The No. 1 Capitol District Building, also known as the Hemmeter Building, is a 134,000 sqft on 2 acres in downtown Honolulu, Hawaii, United States. Formerly known as the Armed Services YMCA Building, it houses the Capitol Modern Museum, the Hawaii State Foundation on Culture and the Arts, and state offices.

Located at 250 South Hotel Street, it is across Richards Street from the Hawaii State Capitol building. The area was added to the National Register of Historic Places listings in Oahu as the Hawaii Capital Historic District on December 1, 1978.

==History==
While they were both in the cabinet, under King Kamehameha V, American politicians John Mott-Smith and Charles Coffin Harris convinced the legislature to fund a hotel. Hawaii’s first hotel, the Hawaiian Hotel, opened in 1872. Renamed the Royal Hawaiian Hotel, it was converted to a YMCA in 1917 and used by the military in World War I. In 1926 the termite-infested building was torn down, and a new one designed in Spanish mission style by Lincoln Rogers of the firm Emory & Webb.

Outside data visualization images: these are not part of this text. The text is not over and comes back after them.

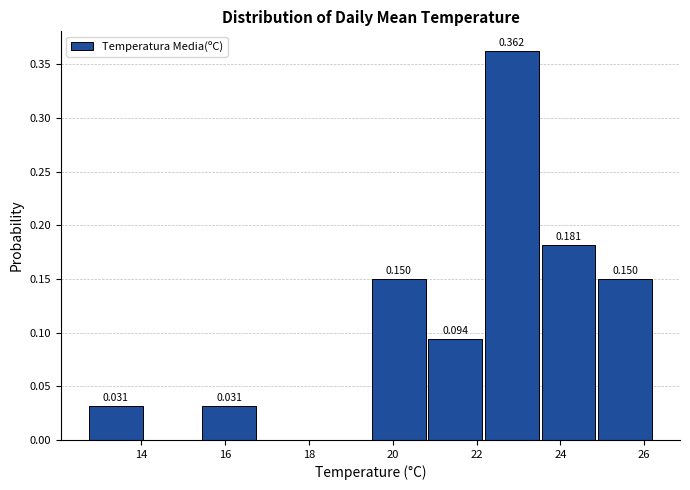

Over which range of the x-axis is the bar tallest?

22.20 to 23.55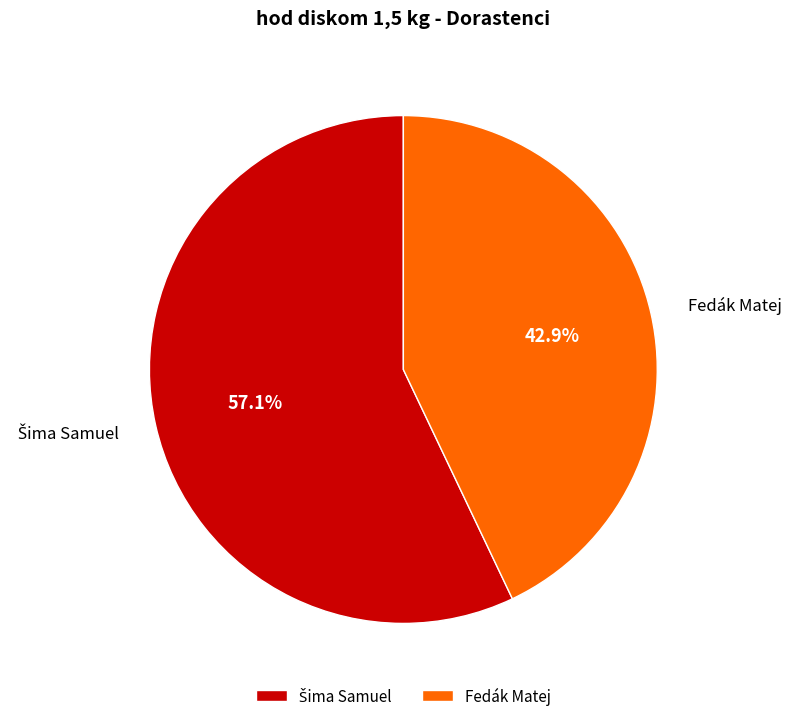

Is there a majority slice in this chart?

Yes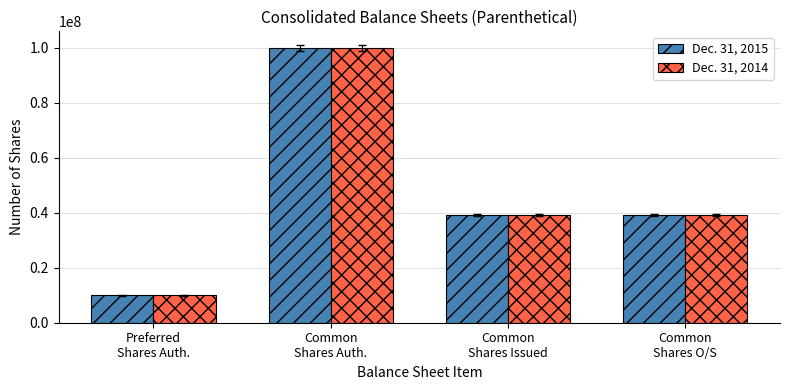

What is the sum of all Dec. 31, 2014 values?

188495378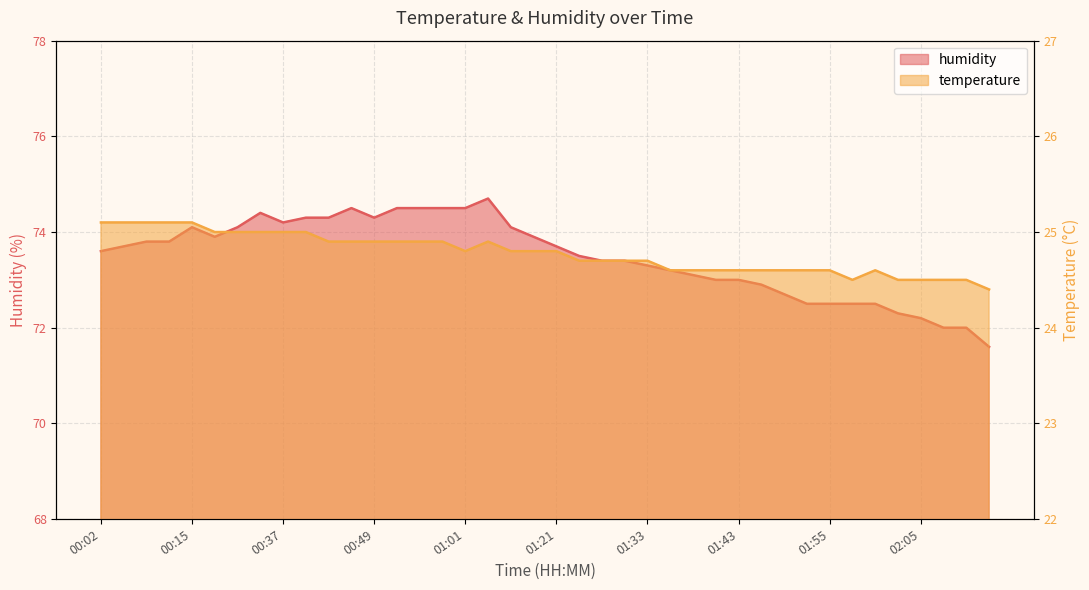

Does the chart display data point markers on the line(s)?

No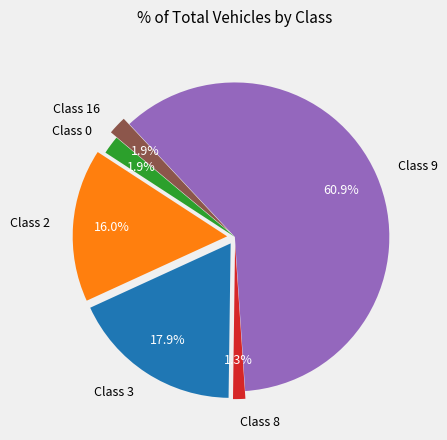

How many segments does this pie chart have?

6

The two-story U-shaped building, dedicated on March 16, 1928, included a swimming pool in its courtyard.

In the late 1980’s, the building underwent a major renovation by the Hemmeter Corporation.

==Museum==
The Capitol Modern Museum is operated by the Hawaii State Foundation on Culture and the Arts, and is located on the second floor of the No. 1 Capitol District Building.